### Listed entries ###

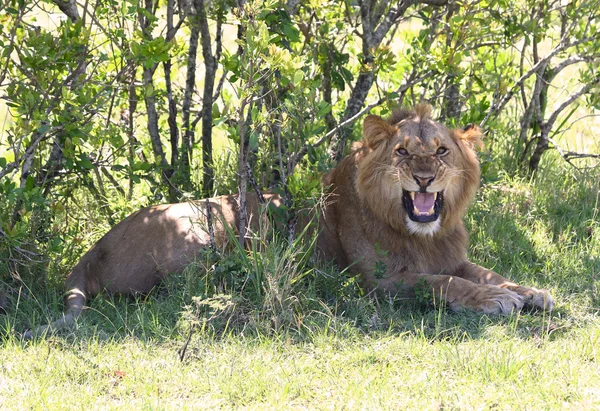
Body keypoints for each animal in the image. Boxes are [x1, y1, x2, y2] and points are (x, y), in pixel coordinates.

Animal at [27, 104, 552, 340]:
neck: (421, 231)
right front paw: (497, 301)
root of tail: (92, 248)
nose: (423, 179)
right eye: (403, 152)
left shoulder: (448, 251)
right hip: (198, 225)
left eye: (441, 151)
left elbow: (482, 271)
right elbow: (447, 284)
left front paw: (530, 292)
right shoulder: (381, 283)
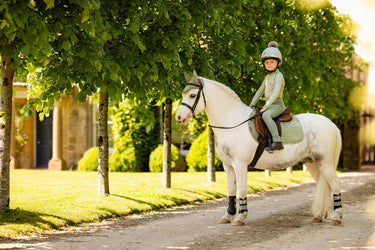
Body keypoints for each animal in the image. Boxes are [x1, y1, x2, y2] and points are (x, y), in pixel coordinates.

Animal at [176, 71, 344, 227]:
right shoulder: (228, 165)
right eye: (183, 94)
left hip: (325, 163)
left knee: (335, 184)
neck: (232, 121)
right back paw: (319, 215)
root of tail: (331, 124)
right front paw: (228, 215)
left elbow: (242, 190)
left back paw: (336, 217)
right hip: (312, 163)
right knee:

###
### Listed entries ###

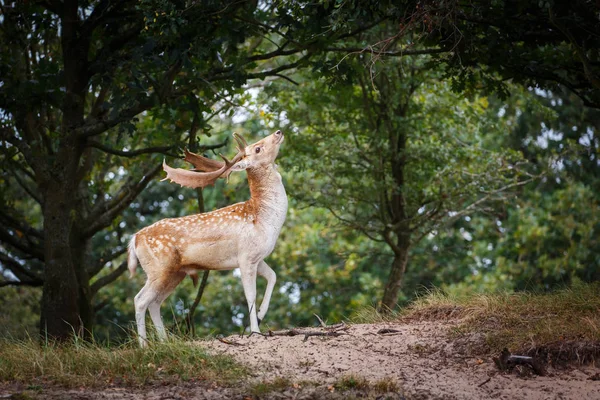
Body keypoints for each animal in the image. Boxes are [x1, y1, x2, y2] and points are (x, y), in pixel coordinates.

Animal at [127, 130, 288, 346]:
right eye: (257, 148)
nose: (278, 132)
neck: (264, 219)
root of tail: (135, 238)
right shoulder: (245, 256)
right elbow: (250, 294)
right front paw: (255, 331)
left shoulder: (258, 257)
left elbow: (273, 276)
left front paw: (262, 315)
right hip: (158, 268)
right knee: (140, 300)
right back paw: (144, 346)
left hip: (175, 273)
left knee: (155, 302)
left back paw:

###

» Exercise: In the records, which lines use the word "elbow"? Report them.

» Your response:
left elbow: (482, 271)
right elbow: (447, 284)
left elbow: (242, 190)
right elbow: (250, 294)
left elbow: (273, 276)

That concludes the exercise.